220 ans se sont écoulés, le 11 mai dernier, depuis la naissance de Jan Hugo Voříšek, compositeur qui figure parmi les musiciens tchèques les plus doués et les plus prometteurs du début du XIXe siècle. Le sort ne lui a pas accordé une longue vie, mais il laisse pourtant une trace non négligeable dans l’histoire de la musique tchèque.
Jan Hugo Voříšek
C’est sans doute la Symphonie en Ré majeur de 1823 qui est la composition la plus connue et la plus jouée encore aujourd’hui de Jan Hugo Voříšek. Le musicologue Jaroslav Holeček constate : « C’est une oeuvre mûre portant la griffe beethovenienne mais tout à fait indépendante par son invention, formellement exacte, au son équilibré et riche par son contenu. » Fait étonnant, elle resta longtemps inconnue (la partition ne fut éditée qu’en 1957) et aujourd’hui elle s’est intégrée dans la mosaïque de la production symphonique du premier tiers du XIXe siècle et est toujours accueillie très favorablement quand elle est jouée à l’étranger.
Jan Václav Voříšek, qui prendra plus tard le nom artistique de Jan Hugo Voříšek, est né en 1791 dans la ville de Vamberk en Bohême de l’est, d’un père maître d’école.

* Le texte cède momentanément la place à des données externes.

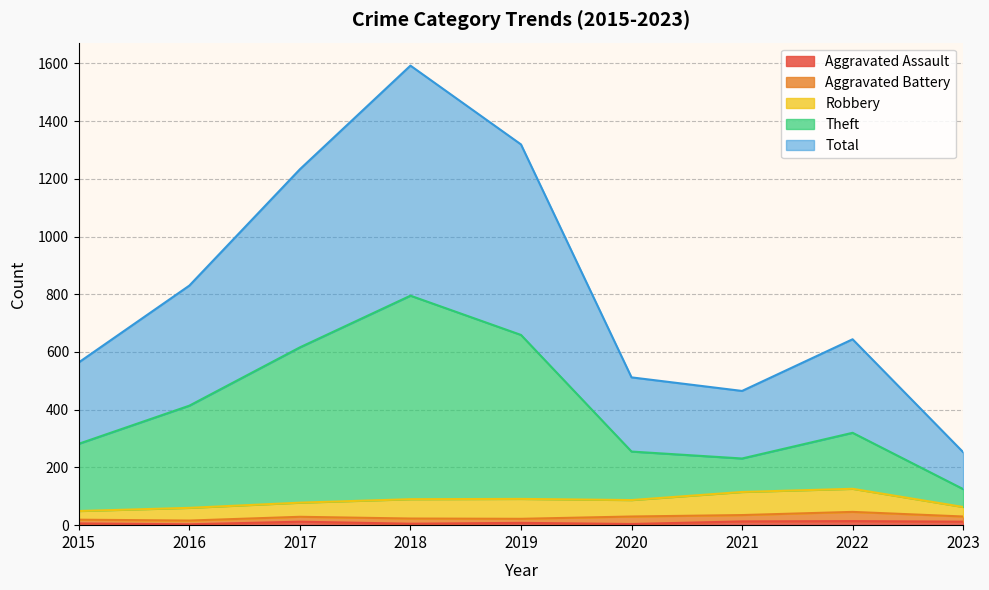

What is the difference between the maximum and second lowest values in the Aggravated Assault series?

10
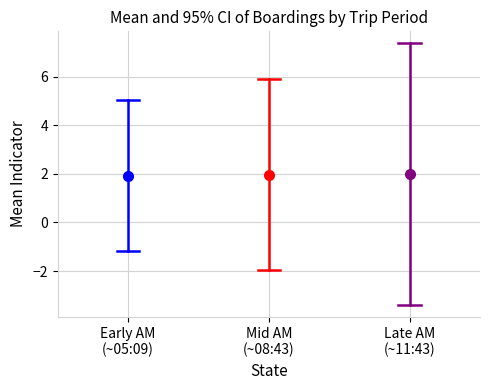

Is this an area chart (filled region under the line)?

No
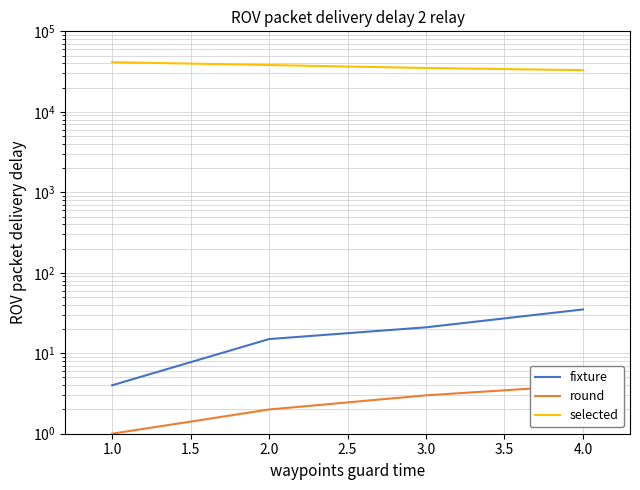

Reading left to right, what are all the values shown in this chart?

fixture: 4	15	21	35
round: 1	2	3	4
selected: 41384	38120	35045	32913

C’est celui-ci qui lui donne ses premières leçons de piano, de violon et de chant. Il étudie ensuite à Prague où il devient l’élève de professeurs renommés tel le philosophe Bernard Bolzano. A partir de 1804, il suit les leçons du célèbre compositeur tchèque Jan Václav Tomášek, homme qui découvre son talent exceptionnel. Le jeune Jan Hugo décide de poursuivre ensuite ses études musicales à Vienne où il s’installe dès 1813. Dans la capitale autrichienne il fréquente des personnalités importantes de la vie musicale dont Johann Nepomuk Hummel, il fait la connaissance de Ludwig van Beethoven et devient ami de Franz Schubert. Il s’impose peu à peu comme un excellent improvisateur, un brillant pianiste et un compositeur de talent. Sa carrière ne sera pas longue. Atteint de tuberculose, il meurt en 1825 à l’âge de 34 ans.

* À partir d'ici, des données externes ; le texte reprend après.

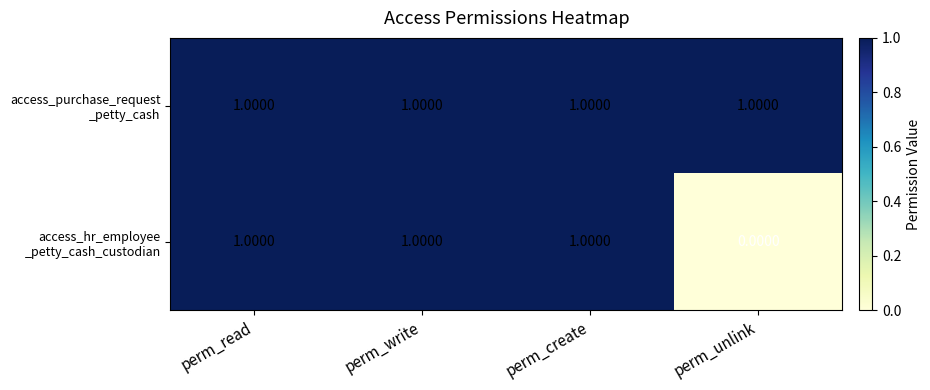

At how many categories does at least one series exceed 0?

4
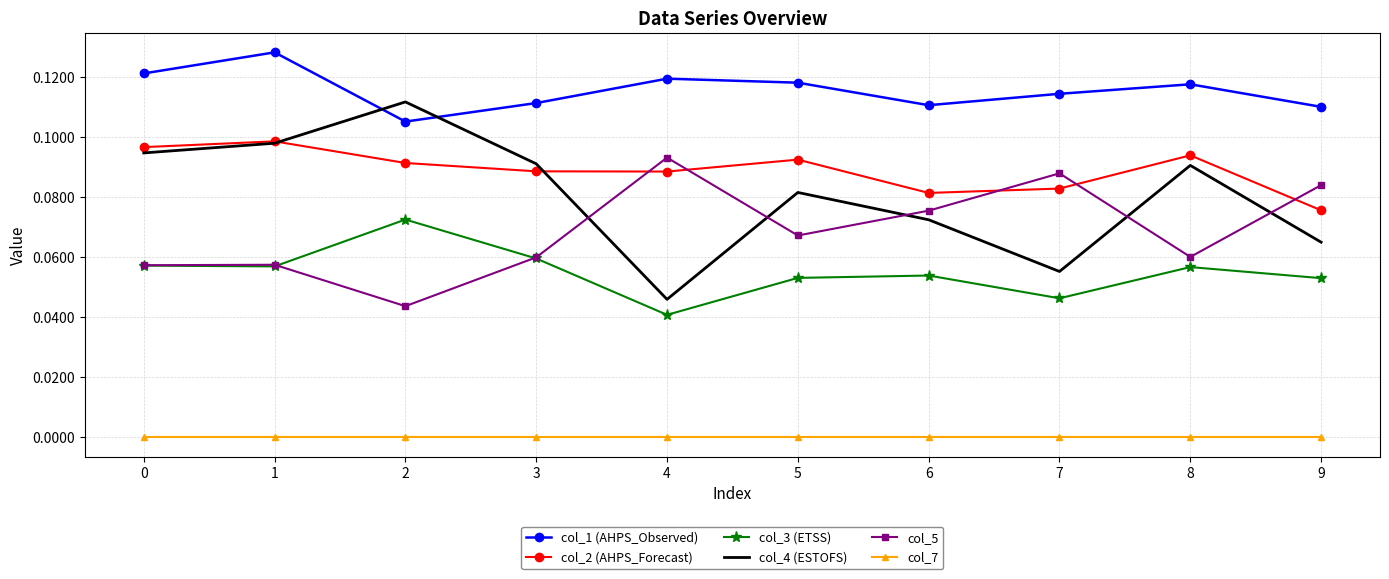

Which series has the largest range (max minus min)?

col_4 (ESTOFS)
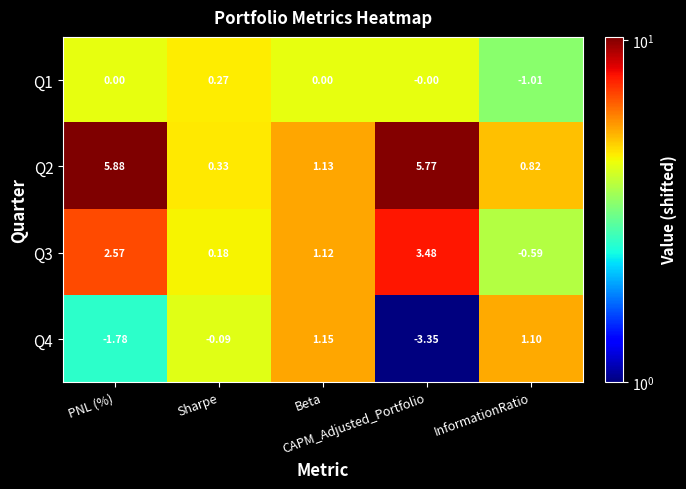

How many negative values does the Q4 series have?

3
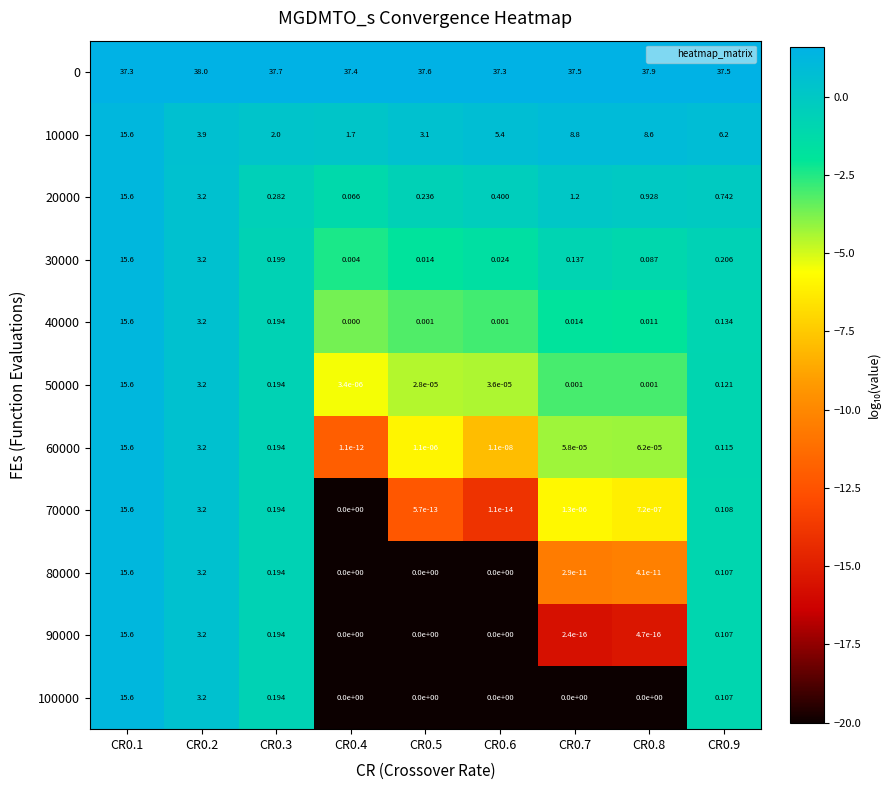

What is the spread (max minus min) of values at CR0.5?

37.6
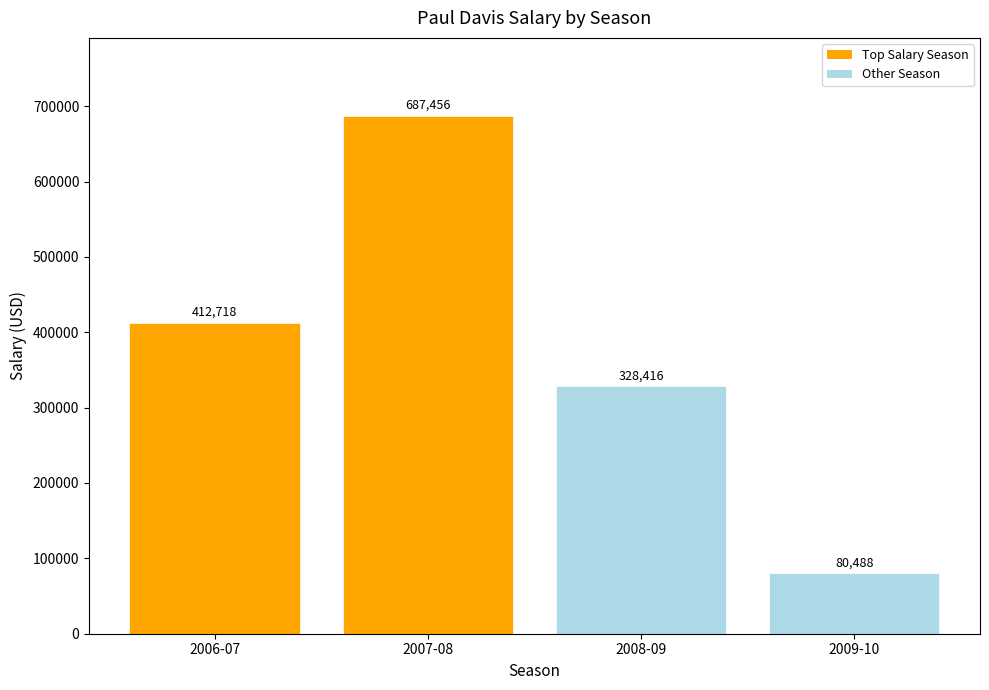

What is the difference between the second highest and second lowest values?

84302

C’est le cycle de douze Rhapsodies qui ouvre, après une série de compositions de jeunesse, la création de Jan Hugo Voříšek pour piano. L’artiste met plusieurs années à composer ce cycle qui est publié en 1818 et montre le talent du jeune auteur. Il dédie le cycle à son professeur pragois Vaclav Jan Tomášek et ce n’est pas un simple geste de politesse. C’est un hommage que le disciple rend à son maître, le disciple qui développe et fait fructifier la leçon qui lui a été donnée. Jan Hugo Voříšek écrira également d’autres œuvres pour piano. Sa création pour cet instrument atteint probablement son apogée dans la Sonate en si bé mol mineur, une oeuvre ambitieuse qui doit s’intituler d’abord Sonata quasi una fantasia et par laquelle le jeune auteur rivalise avec Beethoven. Nous lui devons aussi la Fantaisie opus 12, composition qui marie plusieurs inspirations dont la tradition baroque d’improvisation. L’auditeur attentif y décèle cependant aussi une profusion d’idées musicales qui reflètent entre autres, l’atmosphère et le charme des salons musicaux viennois de l’époque.
La musicologue Olga Zuckerová rappelle que Jan Hugo Voříšek peut être considéré comme le père de l’impromptu, petite forme musicale, qui allait devenir célèbre grâce à Schubert et Chopin :
« Voříšek a introduit le titre ‘impromptu’ dans le domaine de la composition pour piano en 1817, année d’édition de sa composition du même nom (si bé mol majeur) sous forme de supplément au journal Allgemeine musikalische Zeitung. Quant à l’atmosphère, cette petite pièce s’apparente au Feuillet de l’album des souvenirs, composé en 1817 et en 1822 pour Marie Eskeles, fille d’un banquier viennois, admiratrice de Beethoven. Les Impromptus op. 7, publiés en 1821, diffèrent des Rhapsodies par leur caractère sonore plus intime, par ailleurs déjà plus ‘national’ avec ses imitations de chalumeaux, de cornemuses etc. (…). Le dernier impromptu, en si majeur, ferait songer par ses sixtes au chant sur « l’amour fidèle » de l’opéra La Fiancée vendue de Smetana. »
Les 220 ans qui nous séparent de la naissance de Jan Hugo Voříšek, n’ont pas été suffisants pour nous faire oublier l’œuvre de ce musicien précoce et original. Aujourd’hui il est considéré comme l’un des premiers romantiques et le prédécesseur direct de Franz Schubert.